Food for February Thought

By Jane Sylvestre, RD - 1/27/2015

A Very New Challenge

Our patients are those who have struggled most of their lives with their relationship with food.  The issues vary, but the one commonality is an abundance of calories.  Many times this is a result of less than optimal nutritional choices, but just as often, the struggle has just been excessive quantities of food.

Both the Lap-Band and the Sleeve work by reducing the amount of food needed to feel satisfied.  Patients with the Lap-Band, who follow the basic guidelines, do very well.  They key is to make high quality food choices, eat slowly, chew well and separate liquids and solids. Of course, an active lifestyle is important as well.   After working with our Sleeve patients for quite some time now, I am finding a whole new challenge, at least initially. 

The greatest struggle with the Sleeve appears to be eating enough.  In addition to the obvious reduction to the quantity of food one is able to eat, there is a metabolic component going on as well.  The desire to eat is much, much less.  The appetite is just not there.  There are also changes in the types of food cravings.  This is why the vitamin and mineral supplements are so important.

Our primary focus, as it is with the Lap-Band, is to meet protein requirements.  On average, women need a minimum of 50 grams of protein and men need a minimum of 70 grams of protein.  This can vary by a person’s weight and height, so if I have not told you your specific protein requirements, feel free to contact me at anytime.  Of course, these requirements may decline slightly as one loses weight. 

We focus on protein because protein does not come in a pill.  Most patients are only able to eat one ounce at a time which on average has 7 grams of protein.  Some protein options to consider could be seafood (watch out for overcooked shrimp or scallops as they can get rubbery), poultry, beef or pork (meats should not be overcooked), eggs / egg whites, low fat cheese / cottage cheese, yogurt (especially Greek for higher protein contents), Soybeans such as edamame, soy nuts or tofu, dried beans and peas such chick peas, black beans, pinto beans…, nuts chewed very well or peanut butter. 

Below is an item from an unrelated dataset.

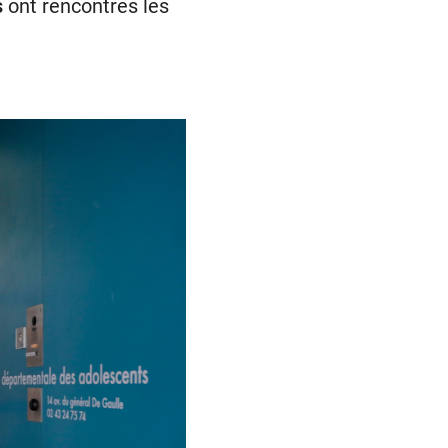
s
ont rencontrés les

Some of our Sleeve patients find they may need to eat 4 or sometimes even 5 times per day to reach their protein needs.  Some even rely on a protein drink post their liquid phase diet to meet their requirements.  Of course our goal is to eventually get all patients back on to solid foods at some point. 

Sometimes patients find they are full after just eating an ounce of protein.  If possible, the next step would be to add some nutrient dense vegetables and fruits.  I often recommend trying to include dark green leafy vegetables such as baby kale or baby spinach.  These dark, leafy greens provide beta carotene (which helps form vitamin A) which protects from cancer and slows aging and vitamin C to help keep us healthy.  Other nutrients include:  folate, potassium, fiber and lutein (for good vision and protection from cataracts and macular degeneration.)  The darker the greens are the better.  Romaine lettuce is actually 7 times more nutrient dense than iceberg. 

I had a patient tell me last week that he really missed eating and enjoying his food. He was newly out from surgery.  My advice for him was to be patient.  The patients who are 8 months, 10 months or a year out from surgery are able to include a little more food variety and find they enjoy eating again.  I have seen protein portions increase from 1-3 ounces and other foods such as the vegetables and fruit being added to the diet without a struggle. 

So for our Sleeve patients, I acknowledge the restriction can be a challenge.  Meet your protein needs through solid protein options as noted above and protein supplements if you need them.  When able, start adding nutrient dense fruits and vegetables.  You will eventually enjoy eating again.  We are here to help you every step of the way.  In the end, you will be a healthier, happier person.